MYSORE/MADIKERI: When sitting MP and Congress candidate Adagooru H Vishwanath ventures out to campaign in areas bordering the vast swathes of forests in the district, he faces the same question everywhere: What will you do to counter the elephants that are straying out and destroying our farms? In places like Hanagodu (Hunsur taluk) bordering Nagarahole tiger reserve, farmers want a solution to the jumbo problem which is affecting their daily life. Election has come as an opportune time for the angry villagers to directly pose these questions to the netas who come canvassing for votes.
It is a serious issue, agrees Vishwanath. "The forest border areas have become a conflict zone given that the elephants are venturing out of the woods leading to loss of crop and sometimes lives. "The Centre extended funds to stop it by digging trenches. The Siddaramaiah government has budgeted Rs 250 crore to attend to the problem while the Centre has devised schemes to focus on it," the MP says.
According to Vishwanath, the top-heavy forest department has also added to the problem. "We need to have more ground-level staff. But the BJP government didn't focus on the problem much," he argues.
Politics apart, the issue has assumed serious proportions. In human habitats in rural parts of Mysore and Kodagu districts, elephant attacks have become almost commonplace. In Kodagu's Madikeri division alone, 610 cases of animals attack were reported in which three persons died while the estimated crop loss was put at 19.24 lakh during 2013-14.

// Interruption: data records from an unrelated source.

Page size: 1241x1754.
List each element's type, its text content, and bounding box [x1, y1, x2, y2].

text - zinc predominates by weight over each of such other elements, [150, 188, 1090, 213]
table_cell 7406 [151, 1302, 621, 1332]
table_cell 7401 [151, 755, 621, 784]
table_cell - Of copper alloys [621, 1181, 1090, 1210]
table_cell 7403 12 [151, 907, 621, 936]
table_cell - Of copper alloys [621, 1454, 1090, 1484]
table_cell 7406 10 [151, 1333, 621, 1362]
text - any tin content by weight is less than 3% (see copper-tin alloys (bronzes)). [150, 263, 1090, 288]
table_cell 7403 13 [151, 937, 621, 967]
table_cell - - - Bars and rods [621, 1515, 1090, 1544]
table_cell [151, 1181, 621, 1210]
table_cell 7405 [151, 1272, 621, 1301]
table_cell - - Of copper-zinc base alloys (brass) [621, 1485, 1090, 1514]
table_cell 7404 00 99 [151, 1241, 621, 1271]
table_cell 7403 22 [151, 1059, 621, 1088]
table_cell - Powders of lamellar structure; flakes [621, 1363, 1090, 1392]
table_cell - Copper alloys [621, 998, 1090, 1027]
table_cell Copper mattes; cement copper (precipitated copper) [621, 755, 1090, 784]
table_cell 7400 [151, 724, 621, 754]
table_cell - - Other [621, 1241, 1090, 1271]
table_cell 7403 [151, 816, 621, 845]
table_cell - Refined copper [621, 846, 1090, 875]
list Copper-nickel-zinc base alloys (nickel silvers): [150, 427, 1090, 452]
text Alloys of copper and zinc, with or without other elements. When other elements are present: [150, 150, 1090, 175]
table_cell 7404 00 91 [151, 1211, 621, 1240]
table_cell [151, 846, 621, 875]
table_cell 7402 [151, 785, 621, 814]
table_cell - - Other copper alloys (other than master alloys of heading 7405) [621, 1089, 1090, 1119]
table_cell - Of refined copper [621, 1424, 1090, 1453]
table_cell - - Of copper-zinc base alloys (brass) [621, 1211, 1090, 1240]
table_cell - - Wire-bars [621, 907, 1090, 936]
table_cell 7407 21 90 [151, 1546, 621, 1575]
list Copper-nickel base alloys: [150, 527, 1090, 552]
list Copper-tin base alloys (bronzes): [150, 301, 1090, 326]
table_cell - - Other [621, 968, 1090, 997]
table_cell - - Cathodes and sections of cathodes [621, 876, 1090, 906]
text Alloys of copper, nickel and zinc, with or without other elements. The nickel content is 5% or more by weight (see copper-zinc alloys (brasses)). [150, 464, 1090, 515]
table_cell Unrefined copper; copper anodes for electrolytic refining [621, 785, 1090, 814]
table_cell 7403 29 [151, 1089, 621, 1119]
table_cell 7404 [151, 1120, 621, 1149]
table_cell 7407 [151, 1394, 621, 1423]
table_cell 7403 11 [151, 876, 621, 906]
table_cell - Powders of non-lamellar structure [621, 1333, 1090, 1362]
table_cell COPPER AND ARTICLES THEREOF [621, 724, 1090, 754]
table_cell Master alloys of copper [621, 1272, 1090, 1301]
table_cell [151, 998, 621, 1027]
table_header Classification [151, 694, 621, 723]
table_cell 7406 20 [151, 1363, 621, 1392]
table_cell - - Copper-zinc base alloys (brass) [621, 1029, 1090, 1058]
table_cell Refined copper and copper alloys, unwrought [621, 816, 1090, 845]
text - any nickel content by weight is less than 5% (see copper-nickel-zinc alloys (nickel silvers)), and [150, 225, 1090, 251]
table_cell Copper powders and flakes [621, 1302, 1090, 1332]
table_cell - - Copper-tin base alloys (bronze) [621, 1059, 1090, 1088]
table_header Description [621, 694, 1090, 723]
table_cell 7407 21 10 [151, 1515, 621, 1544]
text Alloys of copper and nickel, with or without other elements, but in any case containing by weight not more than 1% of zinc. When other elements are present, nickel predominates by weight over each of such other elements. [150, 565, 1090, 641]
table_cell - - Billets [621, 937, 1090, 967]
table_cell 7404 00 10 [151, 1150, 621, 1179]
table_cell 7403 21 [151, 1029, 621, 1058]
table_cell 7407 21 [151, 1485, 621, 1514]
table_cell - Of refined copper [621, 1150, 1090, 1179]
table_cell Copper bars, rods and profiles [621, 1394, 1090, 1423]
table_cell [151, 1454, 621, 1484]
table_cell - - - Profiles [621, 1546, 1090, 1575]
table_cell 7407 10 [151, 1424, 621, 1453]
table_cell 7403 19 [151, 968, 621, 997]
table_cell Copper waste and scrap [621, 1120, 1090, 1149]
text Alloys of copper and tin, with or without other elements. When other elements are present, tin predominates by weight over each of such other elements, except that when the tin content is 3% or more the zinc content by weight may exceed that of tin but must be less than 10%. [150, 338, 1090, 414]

In ten years since 2000, Kodagu Circle has reported 67 human deaths in elephant attack. The problem hit closer home when a herd of strays camped on the outskirts of Mysore city in December 2013, causing panic. "We need to understand why the jumbos are coming outside the forested areas," says wildlife activist H P Ashwin. "Productive areas inside the forest are shrinking with the invasion of weeds (lantana). The policymakers are merely focusing on what is happening outside the woods," he explains.
Cut to Mysore. The city is grappling with the drinking water crisis as the project to remodel drinking water network is woefully behind schedule. With the city accounting for over 40 per cent of 16.77 lakh voters in the constituency, there are infrastructure problems as well: upgradation of the Outer Ring Road that is two years behind schedule and expansion of the workable Mysore Airport that has hit airpocket.